For years now, local authorities, schools and voluntary groups have been complaining vociferously about governments of all political hues for their dirigiste regimes. The setting of detailed top-down targets, leaving little room for local manoeuvre, was anathema. It was high time councils were allowed to respond to their own priorities within a national framework based on broad objectives.
What a difference time, or a general election, makes. We now have, under an SNP administration, exactly what local leaders have been demanding: an end to ring-fenced pots of money covering a bewildering series of national initiatives, along with local autonomy for authorities to find their own way towards a looser collection of agreed indicators and targets.

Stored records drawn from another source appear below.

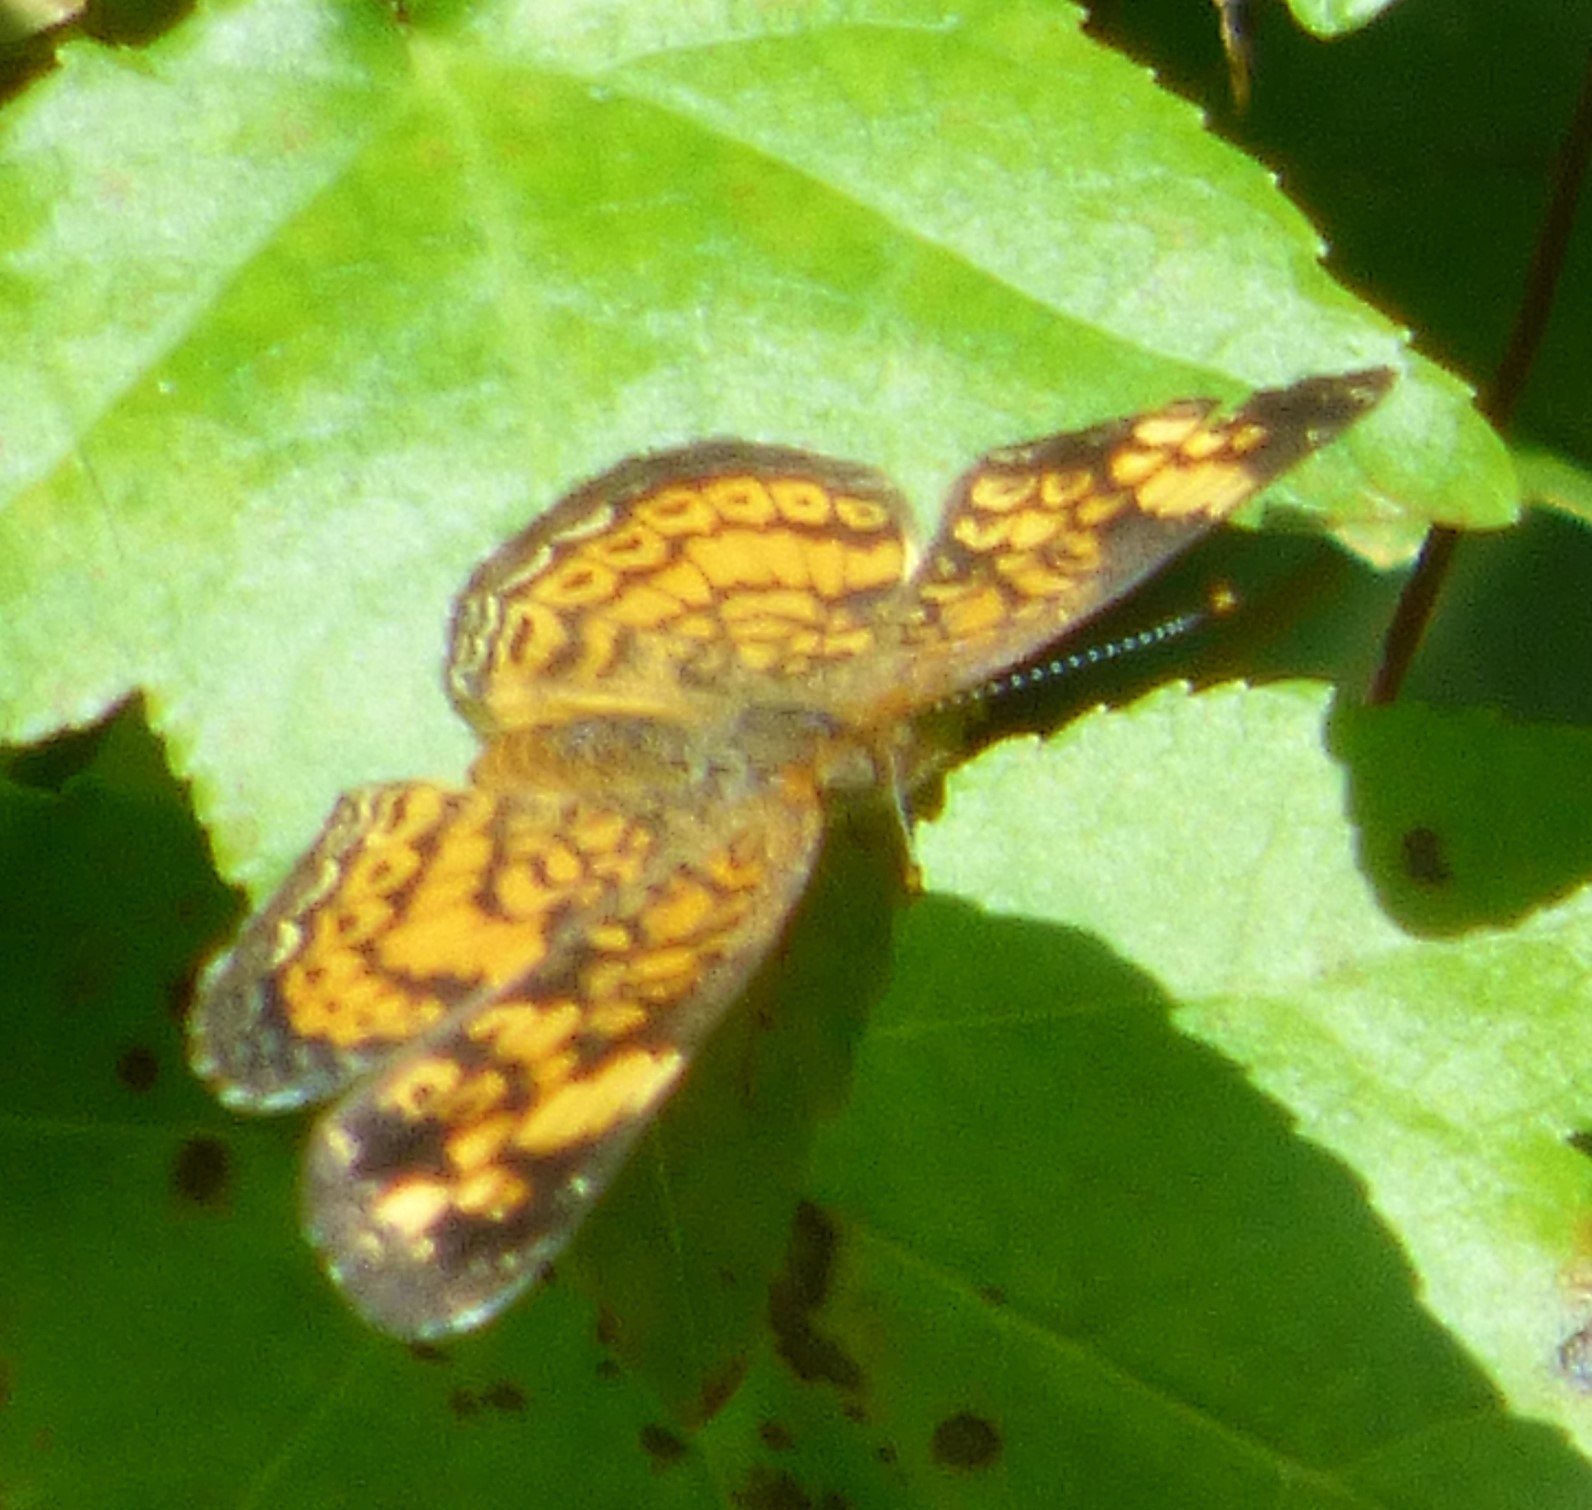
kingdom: Animalia
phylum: Arthropoda
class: Insecta
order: Lepidoptera
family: Nymphalidae
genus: Phyciodes
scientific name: Phyciodes tharos
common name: Pearl crescent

This means that previously protected activities will have to fight for their share of the cash - or, to put it another way, local priorities will be determined locally. Gosh! Some who demanded local freedoms now want protection from local freedoms, as our news pages have demonstrated in recent weeks. Of course, there will be anomalies: programmes such as Determined to Succeed will continue to be ring-fenced next year, while others such as the teacher induction scheme and the attainment of looked after children will not. But anomalies can be ironed out.
So, it's "make your mind up" time: local decision-making with policy variations or national diktats with policy uniformity? As Peter Peacock writes on this page, "command and control" is not the way forward - even if that means every single P1-3 class in every single hamlet is not reduced to 18 on the stroke of midnight by some arbitrary date. If the results prove unacceptable, there's something called the local electorate.